The other pressing issue for the system is staffing. The ferry system has seven operational vessels, but only enough people at times to run five – and some personnel were giving it their all to make that happen. He said one mariner had just completed five straight months aboard ship.
Speaking from the audience, Dan Twohig, vice-president of the International Organization of Masters, Mates, and Pilots, suggested that the decline of the ferry system was a barrier to entry for new employees. He spent his twenties and thirties in Sitka and Southeast riding the ferries. Nowadays, the modern workforce hasn’t had that same introduction to maritime careers.

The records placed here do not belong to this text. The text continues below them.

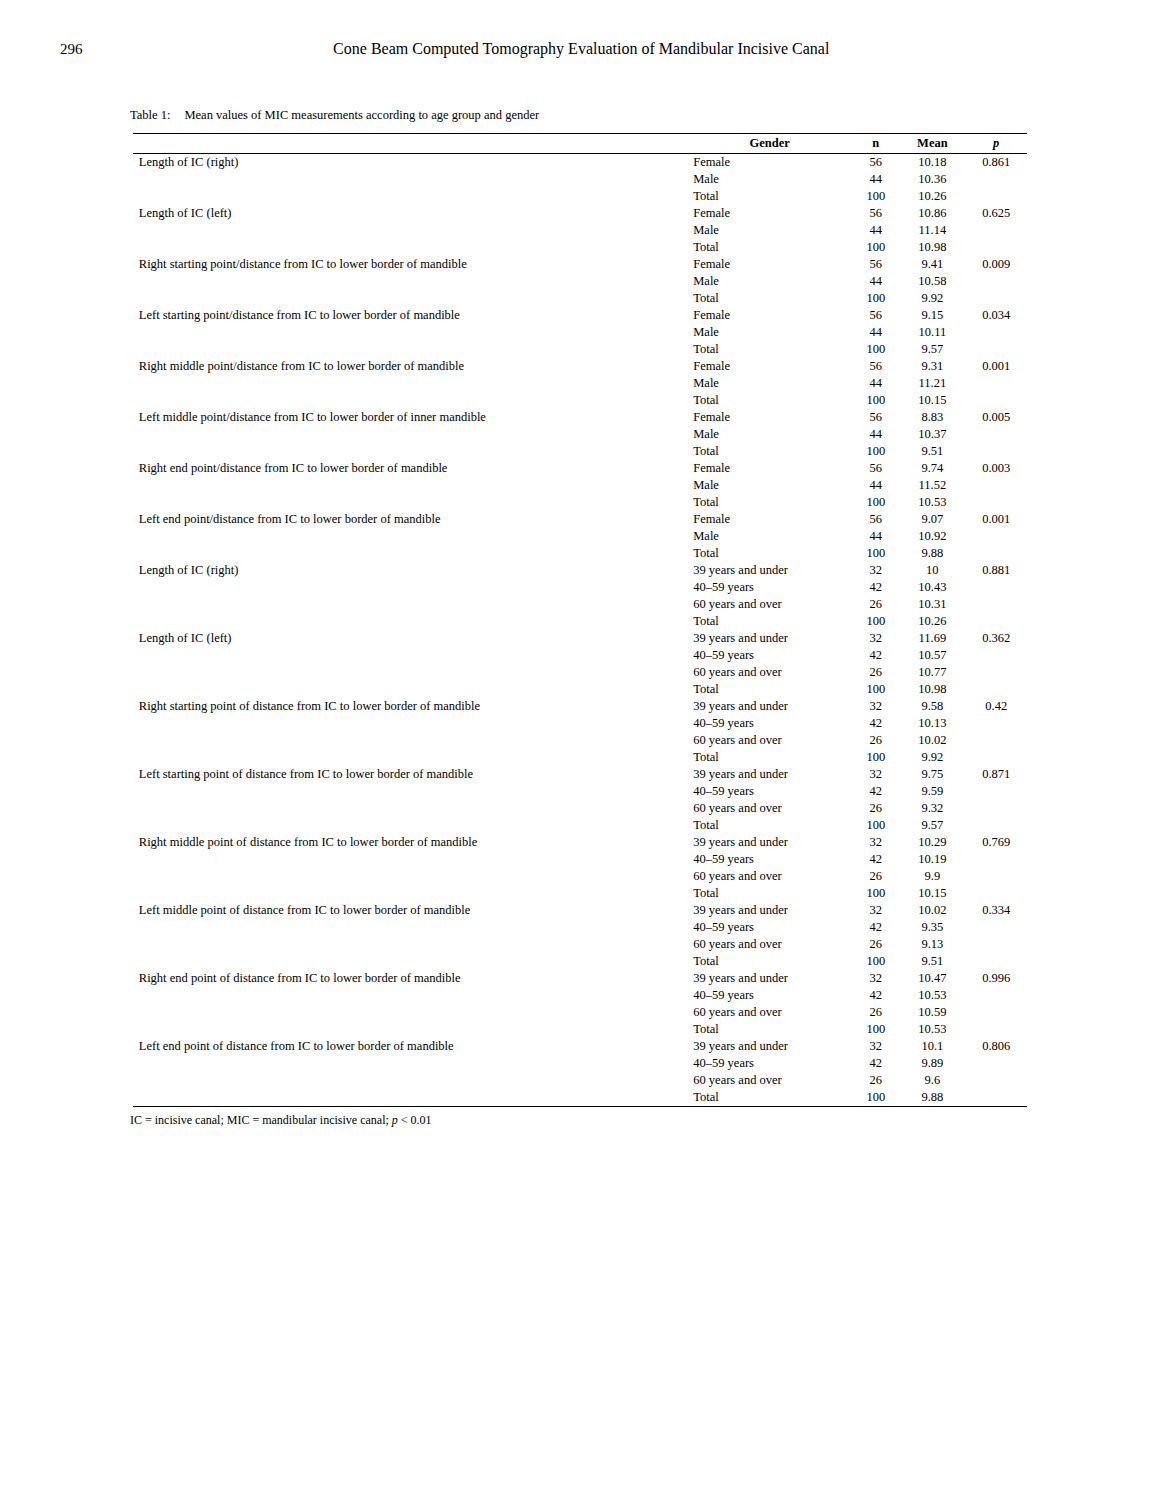296
Cone Beam Computed Tomography Evaluation of Mandibular Incisive Canal
Table 1: Mean values of MIC measurements according to age group and gender
| | Gender | n | Mean | p |
| --- | --- | --- | --- | --- |
| Length of IC (right) | Female | 56 | 10.18 | 0.861 |
| | Male | 44 | 10.36 | |
| | Total | 100 | 10.26 | |
| Length of IC (left) | Female | 56 | 10.86 | 0.625 |
| | Male | 44 | 11.14 | |
| | Total | 100 | 10.98 | |
| Right starting point/distance from IC to lower border of mandible | Female | 56 | 9.41 | 0.009 |
| | Male | 44 | 10.58 | |
| | Total | 100 | 9.92 | |
| Left starting point/distance from IC to lower border of mandible | Female | 56 | 9.15 | 0.034 |
| | Male | 44 | 10.11 | |
| | Total | 100 | 9.57 | |
| Right middle point/distance from IC to lower border of mandible | Female | 56 | 9.31 | 0.001 |
| | Male | 44 | 11.21 | |
| | Total | 100 | 10.15 | |
| Left middle point/distance from IC to lower border of inner mandible | Female | 56 | 8.83 | 0.005 |
| | Male | 44 | 10.37 | |
| | Total | 100 | 9.51 | |
| Right end point/distance from IC to lower border of mandible | Female | 56 | 9.74 | 0.003 |
| | Male | 44 | 11.52 | |
| | Total | 100 | 10.53 | |
| Left end point/distance from IC to lower border of mandible | Female | 56 | 9.07 | 0.001 |
| | Male | 44 | 10.92 | |
| | Total | 100 | 9.88 | |
| Length of IC (right) | 39 years and under | 32 | 10 | 0.881 |
| | 40–59 years | 42 | 10.43 | |
| | 60 years and over | 26 | 10.31 | |
| | Total | 100 | 10.26 | |
| Length of IC (left) | 39 years and under | 32 | 11.69 | 0.362 |
| | 40–59 years | 42 | 10.57 | |
| | 60 years and over | 26 | 10.77 | |
| | Total | 100 | 10.98 | |
| Right starting point of distance from IC to lower border of mandible | 39 years and under | 32 | 9.58 | 0.42 |
| | 40–59 years | 42 | 10.13 | |
| | 60 years and over | 26 | 10.02 | |
| | Total | 100 | 9.92 | |
| Left starting point of distance from IC to lower border of mandible | 39 years and under | 32 | 9.75 | 0.871 |
| | 40–59 years | 42 | 9.59 | |
| | 60 years and over | 26 | 9.32 | |
| | Total | 100 | 9.57 | |
| Right middle point of distance from IC to lower border of mandible | 39 years and under | 32 | 10.29 | 0.769 |
| | 40–59 years | 42 | 10.19 | |
| | 60 years and over | 26 | 9.9 | |
| | Total | 100 | 10.15 | |
| Left middle point of distance from IC to lower border of mandible | 39 years and under | 32 | 10.02 | 0.334 |
| | 40–59 years | 42 | 9.35 | |
| | 60 years and over | 26 | 9.13 | |
| | Total | 100 | 9.51 | |
| Right end point of distance from IC to lower border of mandible | 39 years and under | 32 | 10.47 | 0.996 |
| | 40–59 years | 42 | 10.53 | |
| | 60 years and over | 26 | 10.59 | |
| | Total | 100 | 10.53 | |
| Left end point of distance from IC to lower border of mandible | 39 years and under | 32 | 10.1 | 0.806 |
| | 40–59 years | 42 | 9.89 | |
| | 60 years and over | 26 | 9.6 | |
| | Total | 100 | 9.88 | |
IC = incisive canal; MIC = mandibular incisive canal; p < 0.01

“The only way to really attack that is for the the employers that own the ships, that own the ferry system, that own the experience that we have for these kids to get on the ships when they’re young, figure out how cool it is, and then take the steps that they need to make it a career,” said Twohig. “And go forward from where we are and find the workforce of our future.”
Not all of the transportation panel was devoted to ferries. Christopher Goins, DOTPF’s Southcoast regional director, has brought an optimistic, upbeat attitude to his position – a survival skill, perhaps, since transportation projects in Southeast are fraught with obstacles.
One in particular in Sitka is especially difficult.
“I was just out with some folks yesterday on Katlian Bay Road, and we were looking at what we can potentially open in the very near future,” Goins said. “And so we’re making an assessment of that. And we think we can open up a portion of that (road). That job has been one of the most challenging of my career just with the amazing terrain, but we’re making progress towards that. And we know it can be built.”
Goins said the department was going to be spending $200 million on projects across the region, from Yakutat to Ketchikan, including $50 million on the Chilkat River Bridge in Haines. He stressed that transportation planners would connect more with communities in the future, and work from the ground up.
“We are trying something new,” he said. “We want to become a modern DOT.”
Robert Woolsey is the news director at KCAW in Sitka.